▶ _PASSAGE_:
──────

Collaboration between patient groups and the pharmaceutical industry: Oxford PharmaGenesis participates in multi-stakeholder workshop

3 October 2017

On Friday 8 September, representatives from patient organizations and pharmaceutical companies gathered at the Royal Society in London to attend the workshop ‘Working with industry’, which was run by Findacure. The event aimed to explore ways and environments in which patient charities and pharmaceutical companies can collaborate to drive drug innovation in rare diseases.

Findacure is an organization that aims to promote collaboration between patients, the medical community and the pharmaceutical industry to facilitate the development of new treatments. Recently, a couple of Oxford PharmaGenesis employees became mentors to two patient organizations through Findacure’s peer mentoring programme. This scheme is one of their many great initiatives to inform and support patients with rare diseases and their loved ones.

Oxford PharmaGenesis was delighted to sponsor, attend and give the opening talk at the ‘Working with industry’ workshop, with our Commercial Director Dr Richard White presenting on the mutual benefits of collaboration for pharmaceutical companies and patient organizations. Collaborative projects are relevant during all stages of drug development, from early-phase research to product launch and clinical management. Earlier this year, Oxford PharmaGenesis had the privilege of developing a journey-themed workshop enabling people with acromegaly to give input into pharmaceutical study design. In another project, Kidney Research UK commissioned us to communicate the results of a UK-wide patient survey to patients through a clear and engaging leaflet, which was co-created with members of Kidney Research UK.

In the next presentation at the workshop, Jill Prawer, Founder and Chair of the Lipoprotein Lipase Deficiency (LPLD) Alliance, shared practical guidance and tips on how patient organizations can collaborate with, and obtain funding from, pharmaceutical companies. Her advice was based on her own experience of starting a ‘kitchen-table’ organization that progressed to a fully fledged charity.

Following on from Jill, Rebecca Starkie, Director of Global Patient Relations and Patient Outreach at Covance, demonstrated that industry understands the mandate to change. She revealed that 84% of senior decision-makers in the field of clinical development agree that pharmaceutical companies must incorporate the patient voice in drug development more effectively. Rebecca also shared the results of a recent survey that was undertaken to gather patient input into clinical studies, which highlighted the importance of understanding patients’ motivation to participate in clinical studies.

“Rebecca’s case study gave new insights into the patient perspective, emphasizing the need for early, meaningful inclusion of patients in clinical study design,” said Karen Robinson, Account Director at Oxford PharmaGenesis. “We are currently working with both patient groups and pharmaceutical companies to facilitate these collaborations.”

During the workshop it became clear that most patient organizations lack the know-how or points of contact to reach out and build relationships with the pharmaceutical industry. On their part, pharmaceutical companies may be hesitant to reach out to patient organizations for fear of being perceived as attempting to influence patients or to promote themselves.

“It is very encouraging to see patients and pharmaceutical companies coming together to explore a joint way forward,” said Laura Schmidt, Medical Writer at Oxford PharmaGenesis. “In the future, I hope that medical communications companies will enable and support collaborations between patient groups and the pharmaceutical industry.”

──────

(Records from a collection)
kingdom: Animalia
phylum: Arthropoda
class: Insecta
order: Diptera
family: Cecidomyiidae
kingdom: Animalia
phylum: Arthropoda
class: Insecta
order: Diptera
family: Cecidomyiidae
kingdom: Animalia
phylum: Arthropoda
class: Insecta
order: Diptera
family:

──────

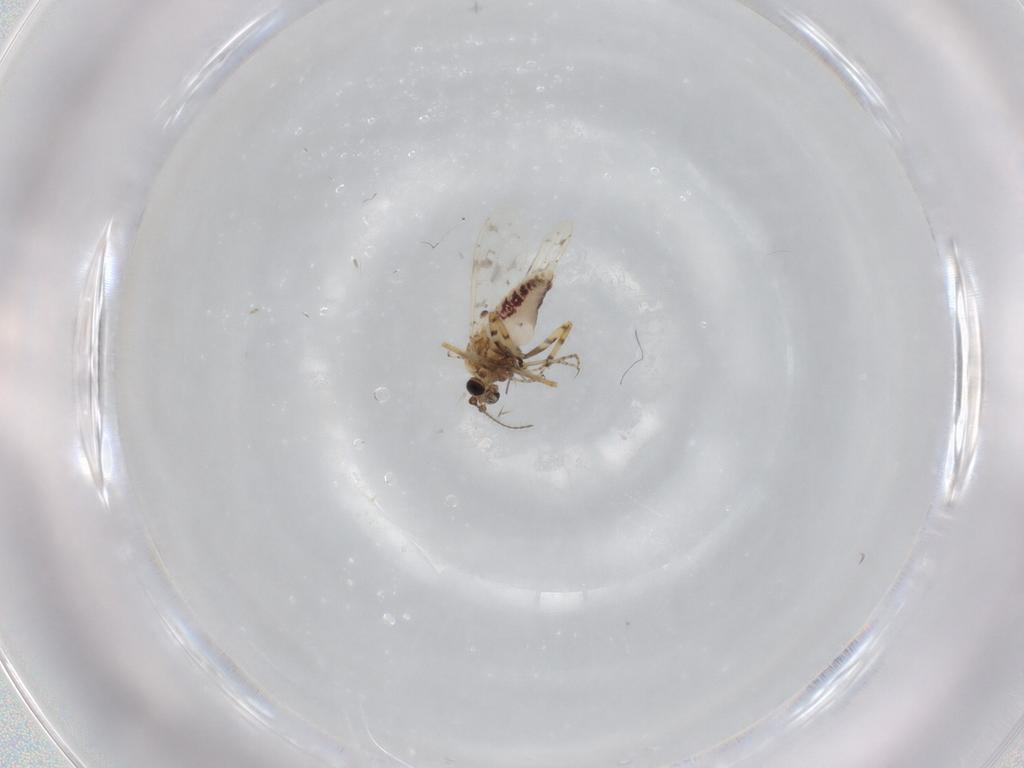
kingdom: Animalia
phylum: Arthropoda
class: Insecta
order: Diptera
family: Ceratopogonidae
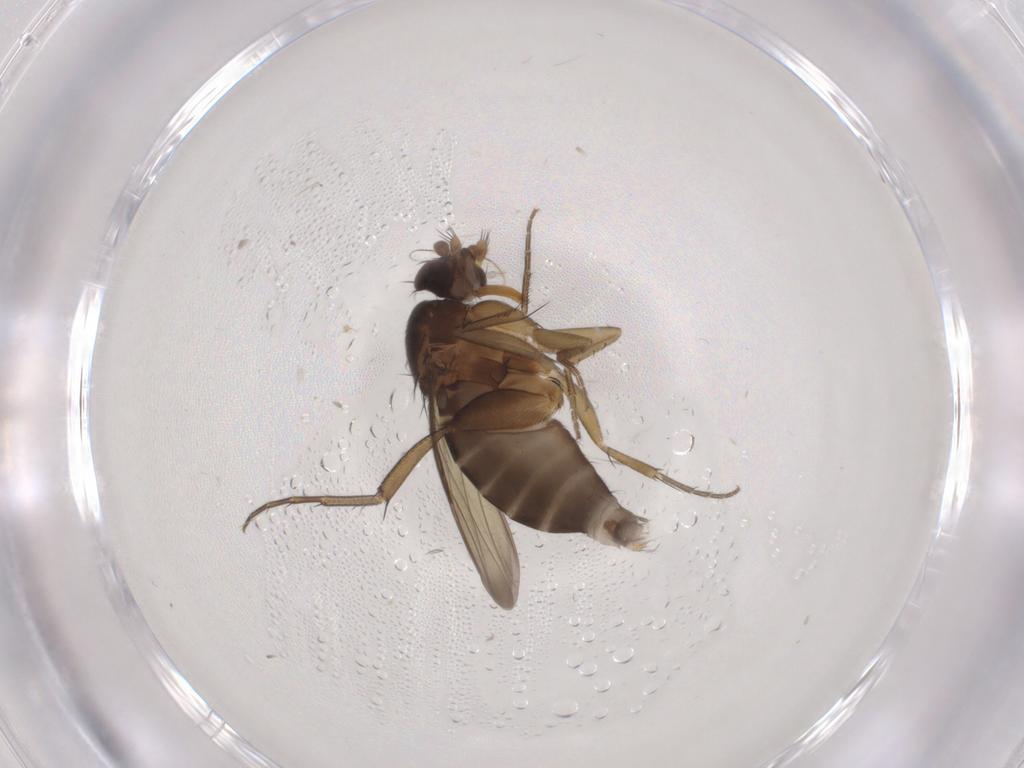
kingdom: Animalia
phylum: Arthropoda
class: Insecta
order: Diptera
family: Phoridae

──────

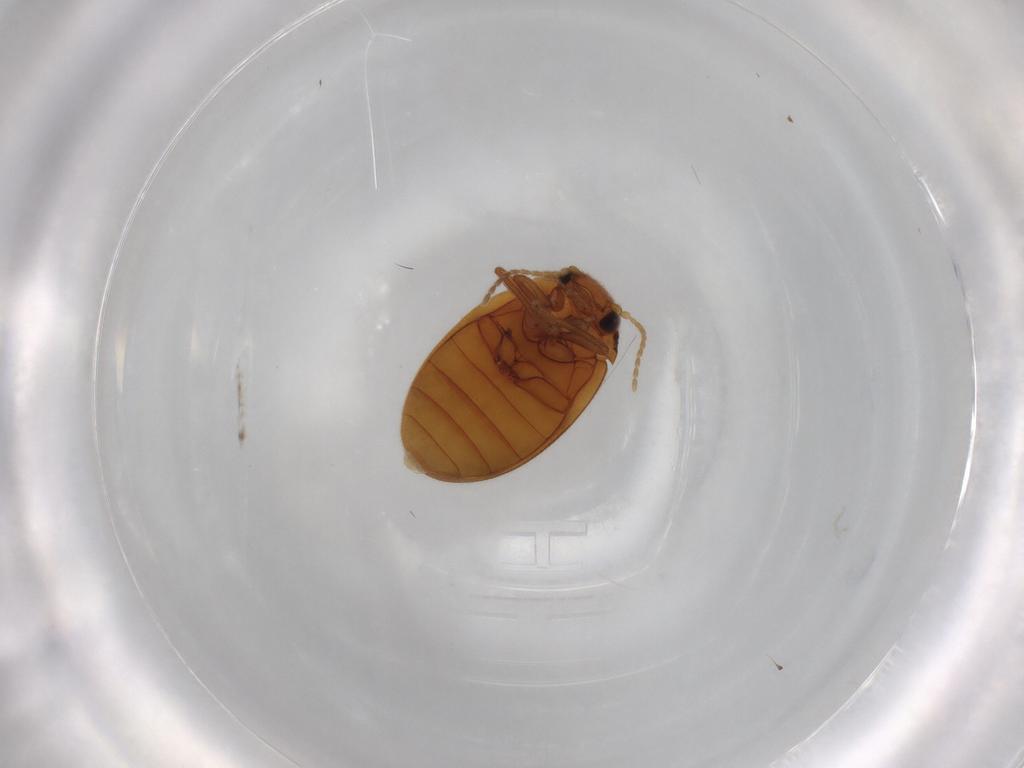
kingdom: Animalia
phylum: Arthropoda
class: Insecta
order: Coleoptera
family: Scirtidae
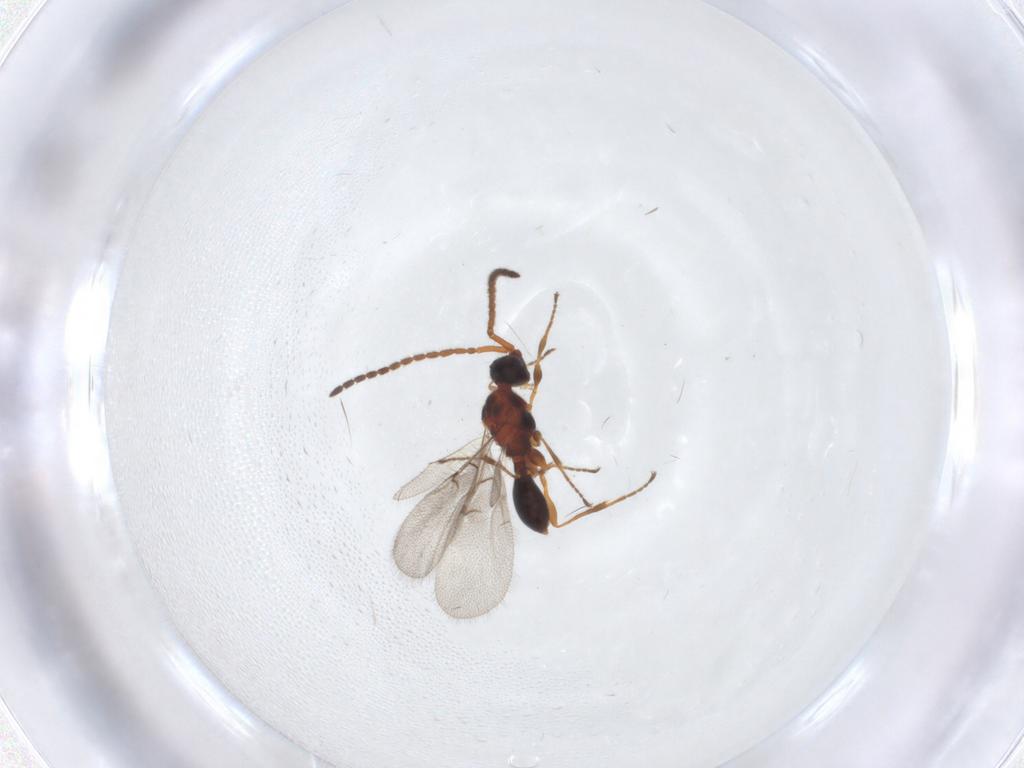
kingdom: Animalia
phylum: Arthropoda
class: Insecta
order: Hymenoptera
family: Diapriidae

──────

▶ _EXERCISE DETAILS_:
Answer these questions using the article about the industry workshop above.
(a) At what venue was the 'Working with industry' workshop held?
(b) What position does Dr Richard White hold at Oxford PharmaGenesis?
(c) What percentage of senior decision-makers in clinical development agree that pharmaceutical companies must incorporate the patient voice in drug development more effectively?

▶ _REPLY_:
(a) The Royal Society in London
(b) Commercial Director
(c) 84%